# Texte de la page:
::::::::
Un jour, vous ouvrez le premier tome, et le Blast vous prend par surprise.


Il y a des bandes dessinées tellement absorbantes, que quand j'en ressors j'ai du mal à interférer avec le monde réel, tant les images et les mots que je viens d'assimiler me hantent.


Quand on ferme les yeux après l'avoir lu, on est dans l'océan visuel et vivant de Blast.


C'est une BD de contrastes.


Contrastes graphiques : entre le noir et le blanc, monochrome rencontrant parfois la couleur brusquement ; décalage entre traits fins couverts d'ombres épaisses, décors finement ciselés mais tachés et floutés par endroits ; dessin mature rencontrant dessins d'enfants...
Ce patchwork d'images variées n'est pas facile d'accès, en feuilletant l'ouvrage on pourrait être réticent à ces courbes quasiment nauséeuses, à ce mix intempestif.
Il est de ces graphismes dans lesquels il faut s'engouffrer lentement pour pleinement les savourer, jusqu'à la révélation : Manu Larcenet fait preuve dans cette série d'une patte moderne et créative, offrant à son média une curiosité refaisant surface, une nouvelle naissance pour une autre forme de voyage.
::::::::
# Jeu de données:

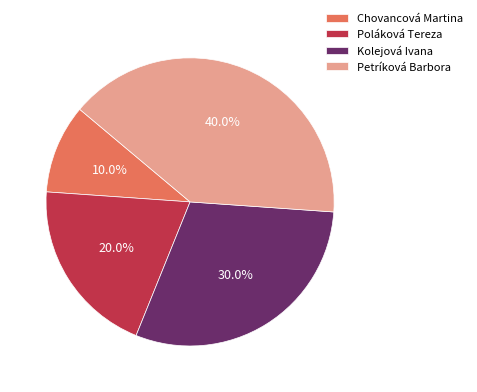

Which has a higher value, Kolejová Ivana or Chovancová Martina?

Kolejová Ivana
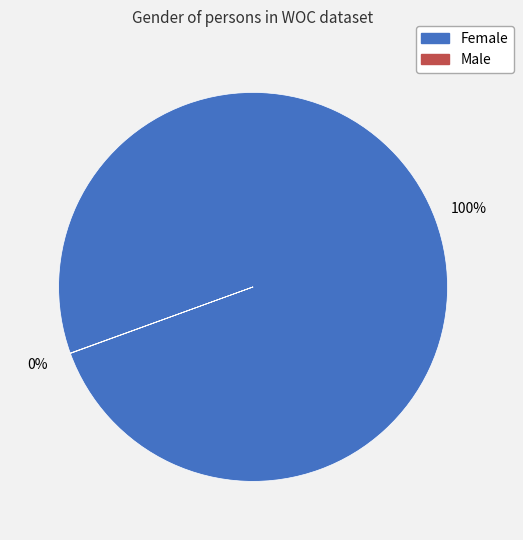

Is there any slice that represents more than half of the pie?

Yes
::::::::
# Consigne:
D'après le texte de la page sur Blast, qui fait preuve d'une patte moderne et créative dans cette série ?

# Corrigé:
Manu Larcenet.